The comment that wasn't free


January 12, 2011

An article attacking our paper on bogus students appeared in the Guardian on 9/01/11. The response below was offered to the paper but they declined to publish.

Bogus foreign students, and indeed bogus colleges in Britain, are a serious problem - not withstanding the IPPR attempts to quibble with our description of some of the costs. Bogus colleges damage the reputation of British higher education - its key selling point. And bogus students cost the tax payer hundreds of millions of pounds a year.

To take the quibbles first. The IPPR suggested that the data are uncertain, that we exaggerated the numbers and that we relied on the lump of Labour fallacy. In dealing with illegal behaviour it is surely obvious that the data will be weak - that is why we presented our results as a broad range from just over £300 million to just under £500 million a year. Secondly, our paper specifically states that the number of jobs in an economy is not fixed but at times of high unemployment illegal immigrants, by working illegally take jobs that otherwise might well be available for a British worker who remains unemployed.

The broader position is that we are admitting nearly half a million students, student visitors and their dependants to Britain every year. The previous system of interviewing has effectively been abolished and there are still no checks on foreigners departing the UK.

In our view, the new "Tier 4" system is fundamentally unsound as a means of ensuring that only genuine students are admitted to the UK. The key question is whether the applicant intends to return home. However, there is now very little effort made to ascertain this. Whatever the limitations of interviews, they were a significant deterrent to bogus applicants. The Immigration Officer was able to assess the standard of English as well as the coherence and plausibility of the applicant. Now there is little to be lost in submitting a speculative application. It is surely significant that, in the year after the introduction of the new scheme, applications from India increased by 80%, from Bangladesh by over 300% and from Nepal by over 1,000%.

The new system is promoted as being "transparent and logical". In reality, the transparency is an aid to fraud and the logic has been stood on its head. Now, instead of the applicant having to satisfy the Immigration Officer that they intend to return home, the Immigration Officer has to have “evidence” on which to base a refusal.

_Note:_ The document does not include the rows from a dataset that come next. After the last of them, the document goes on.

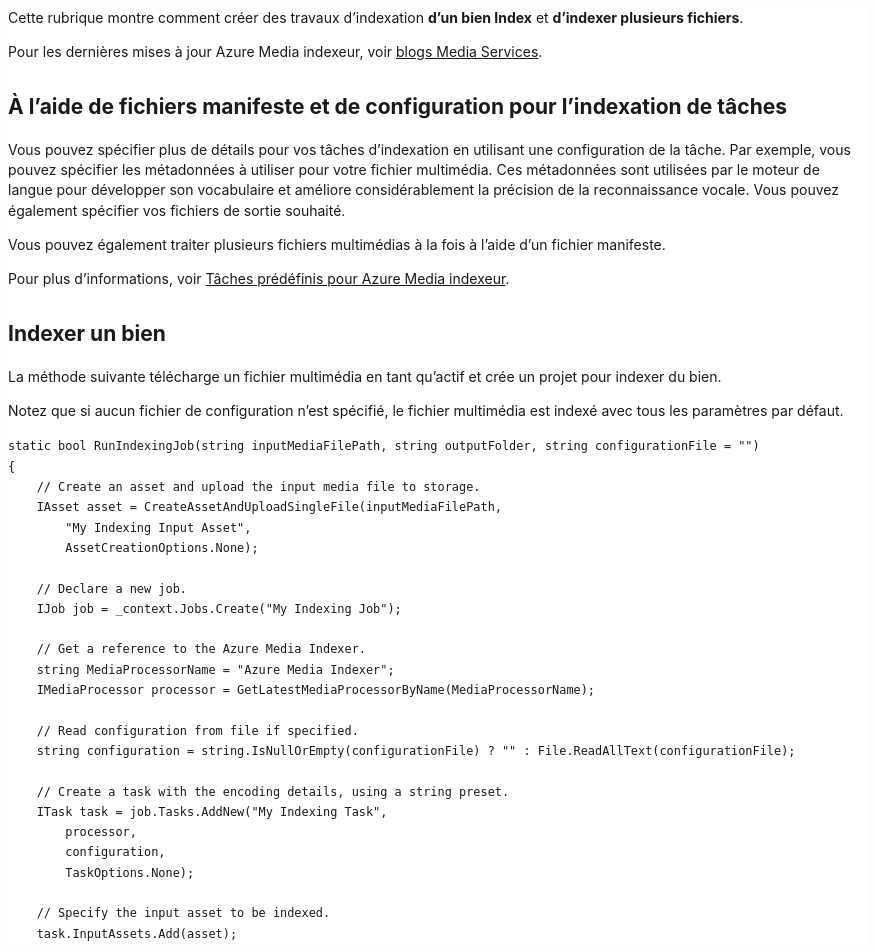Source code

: Cette rubrique montre comment créer des travaux d’indexation **d’un bien Index** et **d’indexer plusieurs fichiers**.

Pour les dernières mises à jour Azure Media indexeur, voir [blogs Media Services](#preset).

## <a name="using-configuration-and-manifest-files-for-indexing-tasks"></a>À l’aide de fichiers manifeste et de configuration pour l’indexation de tâches

Vous pouvez spécifier plus de détails pour vos tâches d’indexation en utilisant une configuration de la tâche. Par exemple, vous pouvez spécifier les métadonnées à utiliser pour votre fichier multimédia. Ces métadonnées sont utilisées par le moteur de langue pour développer son vocabulaire et améliore considérablement la précision de la reconnaissance vocale.  Vous pouvez également spécifier vos fichiers de sortie souhaité.

Vous pouvez également traiter plusieurs fichiers multimédias à la fois à l’aide d’un fichier manifeste.

Pour plus d’informations, voir [Tâches prédéfinis pour Azure Media indexeur](https://msdn.microsoft.com/library/dn783454.aspx).

## <a name="index-an-asset"></a>Indexer un bien

La méthode suivante télécharge un fichier multimédia en tant qu’actif et crée un projet pour indexer du bien.

Notez que si aucun fichier de configuration n’est spécifié, le fichier multimédia est indexé avec tous les paramètres par défaut.

    static bool RunIndexingJob(string inputMediaFilePath, string outputFolder, string configurationFile = "")
    {
        // Create an asset and upload the input media file to storage.
        IAsset asset = CreateAssetAndUploadSingleFile(inputMediaFilePath,
            "My Indexing Input Asset",
            AssetCreationOptions.None);

        // Declare a new job.
        IJob job = _context.Jobs.Create("My Indexing Job");

        // Get a reference to the Azure Media Indexer.
        string MediaProcessorName = "Azure Media Indexer";
        IMediaProcessor processor = GetLatestMediaProcessorByName(MediaProcessorName);

        // Read configuration from file if specified.
        string configuration = string.IsNullOrEmpty(configurationFile) ? "" : File.ReadAllText(configurationFile);

        // Create a task with the encoding details, using a string preset.
        ITask task = job.Tasks.AddNew("My Indexing Task",
            processor,
            configuration,
            TaskOptions.None);

        // Specify the input asset to be indexed.
        task.InputAssets.Add(asset);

The new system depends on the issue of a "Certificate of Acceptance for Study (CAS)" which is issued by the educational institution in Britain. In the nature of things, the admissions tutor will have very limited knowledge of either the candidates or the conditions in the country of origin. What he will know is that the college has a clear financial interest in granting the certificate. In the country itself, many colleges employ "agents" to help fill in the forms; they too have a financial interest in a visa being granted. Thereafter, it is box ticking. The applicant provides a photograph, fingerprints, a forty-two page application form, and copies of certificates and bank statements. The bundle is then sent off to an immigration section, sometimes in a different country, to be checked over and for the visa to be issued.

That is effectively it. On arrival at a UK airport, the Immigration Officer has very limited powers but the sheer number of students arriving makes it impractical to intervene in all but a few cases. It is notable that when the Prime Minister and Home Secretary visited Heathrow recently, immigration officers pointed to weaknesses in this student system as their main concern.

Genuine students do not, of course, add to net migration since, unless they marry a UK citizen or obtain a work permit, they return home at the end of their course. By contrast, bogus students do stay on and thereby add to net migration.

It is surely obvious, therefore, that any serious attempt to reduce net immigration, must address this huge gap in our immigration system. For a start, it is absurd to apply a complex box ticking arrangement to countries of origin where there is little or no risk of overstaying - such as the United States and Japan. Equally, in countries from which students are very likely to overstay we need to re-introduce into the system an element of human judgement - otherwise known as common sense. That means restoring the possibility of interviews and returning to immigration officers in overseas posts the discretion to refuse applications which they judge to be bogus. None of this should be controversial but expect vocal special pleading from interest groups who benefit financially from the present sorry state of affairs.